Collected data:
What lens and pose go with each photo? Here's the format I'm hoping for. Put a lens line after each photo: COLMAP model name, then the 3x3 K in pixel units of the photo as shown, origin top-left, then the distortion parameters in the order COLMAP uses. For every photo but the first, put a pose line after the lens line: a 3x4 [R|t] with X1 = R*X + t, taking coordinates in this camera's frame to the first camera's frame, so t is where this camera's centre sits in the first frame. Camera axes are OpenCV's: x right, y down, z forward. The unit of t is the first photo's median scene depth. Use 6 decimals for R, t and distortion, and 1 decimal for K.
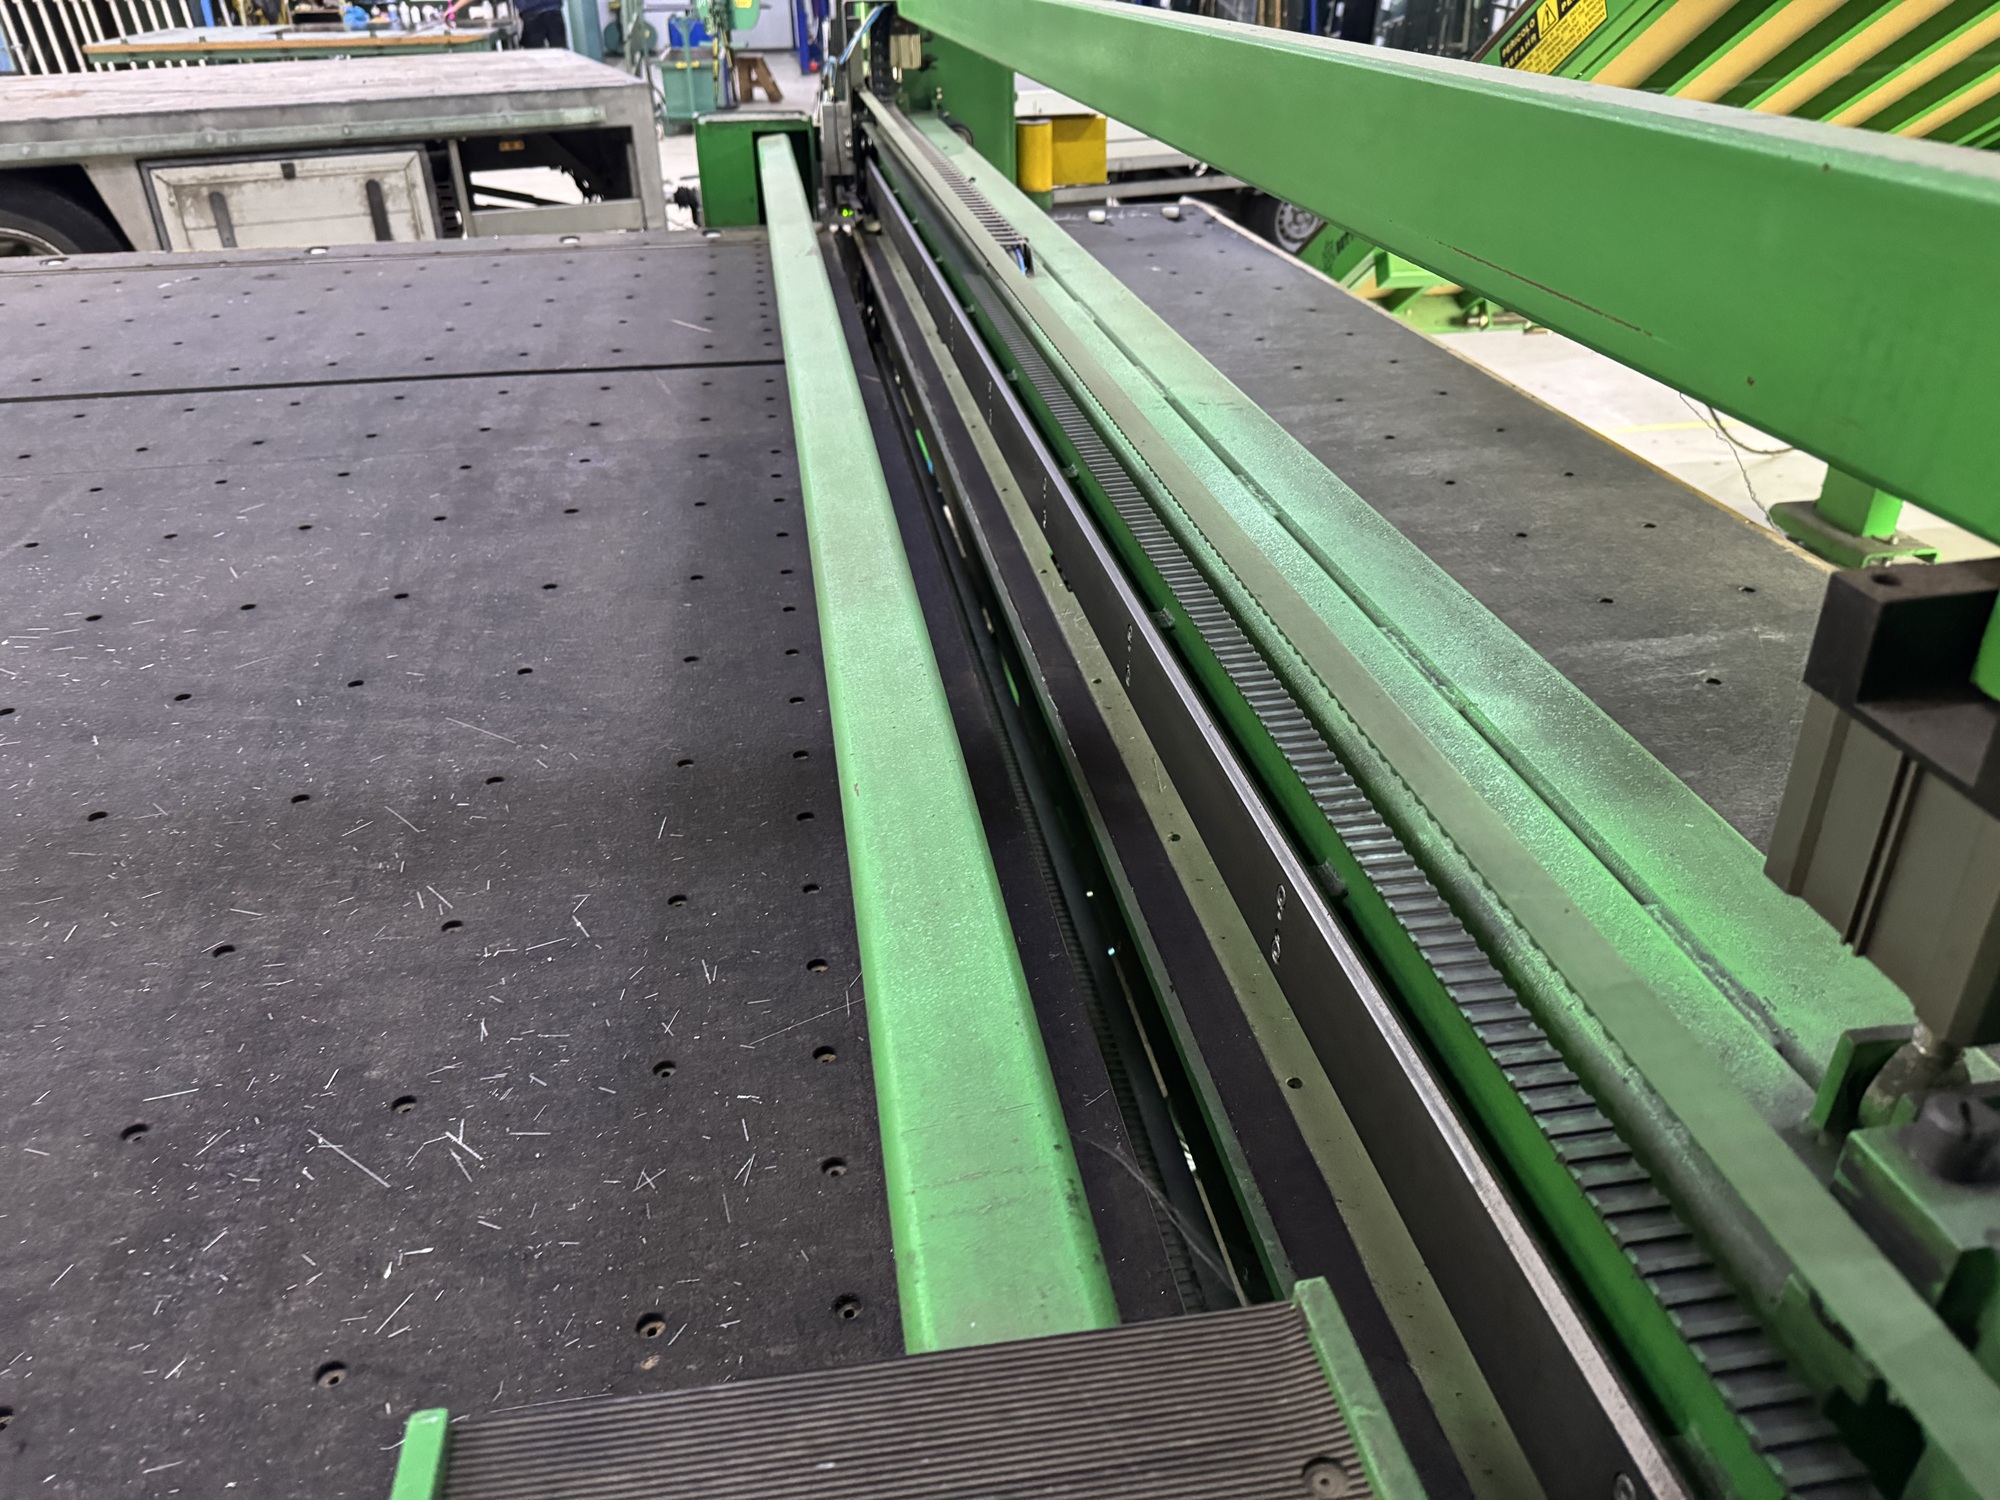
lens RADIAL K [[1422.5, 0, 1006.5], [0, 1422.5, 757.0], [0, 0, 1]] dist [0.007301, 0.004679]
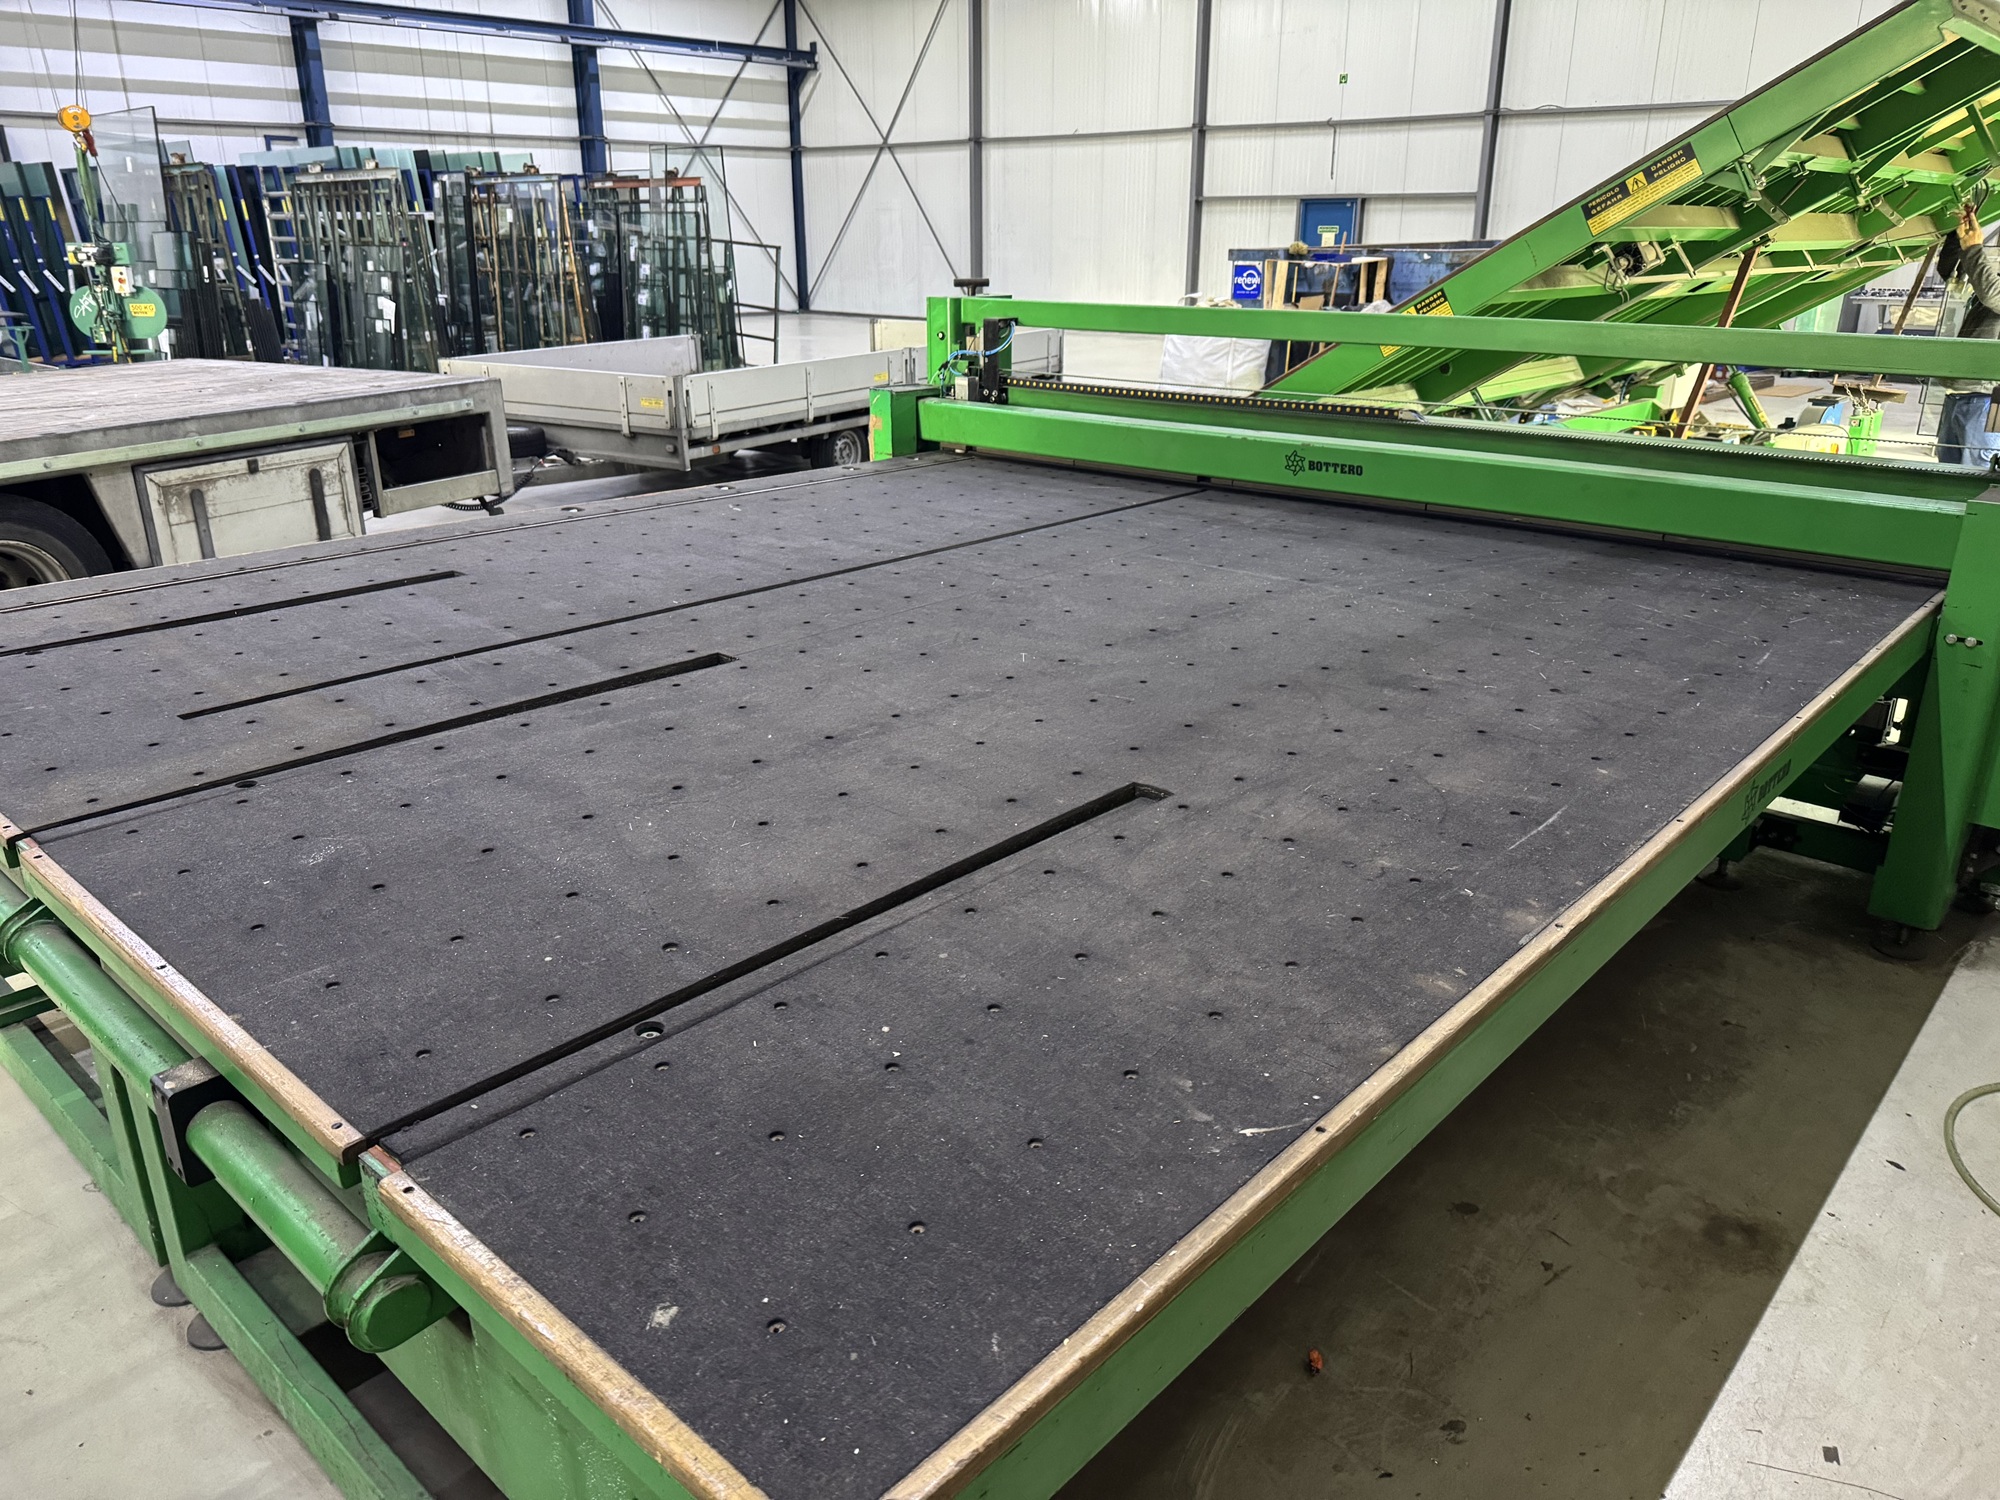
lens RADIAL K [[1422.5, 0, 1006.5], [0, 1422.5, 757.0], [0, 0, 1]] dist [0.007301, 0.004679]
pose [[0.777729, -0.202680, 0.595028, -0.752504], [0.300652, 0.951238, -0.068953, 0.053438], [-0.552038, 0.232523, 0.800742, -0.149400]]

The task:
Skipping all pictures, set the listing down exactly as written.

Expected answer:
What lens and pose go with each photo? Here's the format I'm hoping for. Put a lens line after each photo: COLMAP model name, then the 3x3 K in pixel units of the photo as shown, origin top-left, then the distortion parameters in the order COLMAP uses. For every photo but the first, put a pose line after the lens line: a 3x4 [R|t] with X1 = R*X + t, taking coordinates in this camera's frame to the first camera's frame, so t is where this camera's centre sits in the first frame. Camera axes are OpenCV's: x right, y down, z forward. The unit of t is the first photo's median scene depth. Use 6 decimals for R, t and distortion, and 1 decimal for K.
lens RADIAL K [[1422.5, 0, 1006.5], [0, 1422.5, 757.0], [0, 0, 1]] dist [0.007301, 0.004679]
lens RADIAL K [[1422.5, 0, 1006.5], [0, 1422.5, 757.0], [0, 0, 1]] dist [0.007301, 0.004679]
pose [[0.777729, -0.202680, 0.595028, -0.752504], [0.300652, 0.951238, -0.068953, 0.053438], [-0.552038, 0.232523, 0.800742, -0.149400]]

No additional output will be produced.